Jean, Aimé, Marc, Marcel, Selim, Imanol, Olivier, Edmond, Moncef, Sékou, Ousmane, Manfred, Frédéric, Richard, Arthur, Rémy, Michel, Elie, Lilian, Anselme, Mamadou, David, Désiré, Raymond, Honoré, Renaud, Octavien, Imbert, Bertrand, André, Emile, Hilaire, Hervé, Vien, Enrick, Christophe, Firmin, Innocent.
Mille mains, mille torses, mille hommes, mille vies, mille familles, mille espoirs. Tout cela est couvert de boue, d’urine, de sang, de sueur, de torpeur, de stupeur, d’effroi, d’animalité, d’instincts, de mort. Tous les visages humains sont couverts d’une couche noirâtre qui colle à la peau et ne s’en détachera jamais. Mille corps, mille rires, mille envies.
La tranchée est le long boyau qui les digère. La tranchée est le long et terrible chemin qui les conduit de la vie à la mort, aussi sûrement qu’un obus tombera sur la terre déjà martyre dans les trois prochaines minutes. La tranchée est le refuge et le palais de merde qui les accueille et les enfouit quand, du ciel, vient la mort qui siffle.

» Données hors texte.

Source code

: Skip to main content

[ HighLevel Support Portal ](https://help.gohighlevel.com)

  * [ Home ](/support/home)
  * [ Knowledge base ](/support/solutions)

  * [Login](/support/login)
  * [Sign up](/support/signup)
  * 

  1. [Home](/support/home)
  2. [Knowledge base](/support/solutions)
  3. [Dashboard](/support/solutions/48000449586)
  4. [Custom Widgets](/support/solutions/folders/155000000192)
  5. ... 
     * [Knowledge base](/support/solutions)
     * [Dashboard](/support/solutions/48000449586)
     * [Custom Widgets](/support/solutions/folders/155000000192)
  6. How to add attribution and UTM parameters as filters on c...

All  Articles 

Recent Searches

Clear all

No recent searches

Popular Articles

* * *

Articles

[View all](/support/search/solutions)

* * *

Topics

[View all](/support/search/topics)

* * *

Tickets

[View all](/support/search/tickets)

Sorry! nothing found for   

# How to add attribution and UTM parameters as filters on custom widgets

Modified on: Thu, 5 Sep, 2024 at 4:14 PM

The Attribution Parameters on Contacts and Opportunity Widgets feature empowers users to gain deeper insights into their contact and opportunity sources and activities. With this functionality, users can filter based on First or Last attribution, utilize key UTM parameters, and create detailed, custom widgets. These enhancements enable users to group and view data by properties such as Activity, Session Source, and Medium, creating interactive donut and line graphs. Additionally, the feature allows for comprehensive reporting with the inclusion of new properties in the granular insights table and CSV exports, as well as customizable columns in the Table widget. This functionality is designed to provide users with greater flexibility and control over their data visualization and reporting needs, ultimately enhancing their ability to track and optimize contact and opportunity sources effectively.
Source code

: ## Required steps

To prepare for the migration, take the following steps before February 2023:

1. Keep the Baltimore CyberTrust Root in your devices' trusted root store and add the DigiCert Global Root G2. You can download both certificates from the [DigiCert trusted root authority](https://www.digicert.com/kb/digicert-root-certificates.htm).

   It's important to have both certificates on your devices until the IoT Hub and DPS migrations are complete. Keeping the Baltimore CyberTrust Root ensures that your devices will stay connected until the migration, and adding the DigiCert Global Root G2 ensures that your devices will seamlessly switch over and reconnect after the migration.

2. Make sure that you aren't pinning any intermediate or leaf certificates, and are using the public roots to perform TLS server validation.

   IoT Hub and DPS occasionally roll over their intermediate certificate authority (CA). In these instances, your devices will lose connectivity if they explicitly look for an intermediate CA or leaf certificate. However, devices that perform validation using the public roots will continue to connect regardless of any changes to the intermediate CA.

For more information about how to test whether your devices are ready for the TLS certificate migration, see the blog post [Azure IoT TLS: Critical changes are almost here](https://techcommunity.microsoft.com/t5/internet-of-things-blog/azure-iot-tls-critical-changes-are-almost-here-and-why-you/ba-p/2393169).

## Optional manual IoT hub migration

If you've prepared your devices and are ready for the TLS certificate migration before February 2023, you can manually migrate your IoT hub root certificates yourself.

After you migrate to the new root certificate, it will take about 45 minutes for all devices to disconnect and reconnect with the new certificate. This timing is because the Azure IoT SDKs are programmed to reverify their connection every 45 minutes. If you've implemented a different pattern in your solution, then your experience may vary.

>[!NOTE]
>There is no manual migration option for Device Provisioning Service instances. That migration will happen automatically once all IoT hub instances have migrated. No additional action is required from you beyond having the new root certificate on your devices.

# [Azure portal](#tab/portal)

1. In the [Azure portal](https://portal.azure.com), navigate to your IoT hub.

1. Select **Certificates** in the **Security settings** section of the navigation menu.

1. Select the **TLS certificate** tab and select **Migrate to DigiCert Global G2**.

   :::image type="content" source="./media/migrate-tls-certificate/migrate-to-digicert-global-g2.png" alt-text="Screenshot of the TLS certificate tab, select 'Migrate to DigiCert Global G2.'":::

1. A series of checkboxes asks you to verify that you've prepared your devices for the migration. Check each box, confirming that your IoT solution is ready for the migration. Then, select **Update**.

La tranchée est le temps qui ricane de les voir, tous, eux et leurs langues qui ne se comprennent pas, se préparer à percer l’affreux corps, l’immonde corps, l’ennemi, d’une baïonnette aiguisée et trop de fois sanglante. La tranchée est le temps qui les console, qui les laisse écrire à leurs femmes et à leurs enfants, à leurs vieux parents aussi, car qui sait que son fils va sûrement mourir ne peut rester jeune et insouciant.
Les côtes sont les objectifs. Elles ont leur numéro, qui ne veut rien dire, mais son existence sur la carte signifie que les enfants d’antan, qui rampaient sourire béat sur les terres battues de leurs chaumières, crieront et hurleront, déchireront et ensanglanteront la terre de leur propre sang ou de celui du Boche, qui a la même vie torturée, et qui pense aussi, les soirs où le sommeil l’abandonne, à son petit pays qu’il a quitté.
La nuit est le chiffon qui efface du tableau noir les noms et le nombre des morts. Soudain, une plainte retentit : c’est un camarade qui est resté sur le champ, les barbelés sont entrés dans ses chairs, il a un éclat de fer dans les entrailles, sa jambe est à dix mètres de lui ou enterrée déjà, elle le précède seulement, dans la boue retournée. Son chant n’a pas de langue : c’est l’ultime soupir de celui qui n’a vécu que vingt ans.
La terre est la mère qui se couvre de cicatrices au fur et à mesure que les hommes la maltraitent, la brûlent et l’incisent, pareils à des fous de mort. Voilà l’homme. Le pire des animaux. L’ange déchu, qui souffle son haleine fétide sur ceux qui restent encore debout. Voilà l’homme. Il a une carte sous les yeux, un nom au centre : Verdun. Et des lignes de couleur alors qu’il n’y a plus que le brun, le gris et le noir. Et le doigt qui pointe quelque chose : ici, les hommes mourront.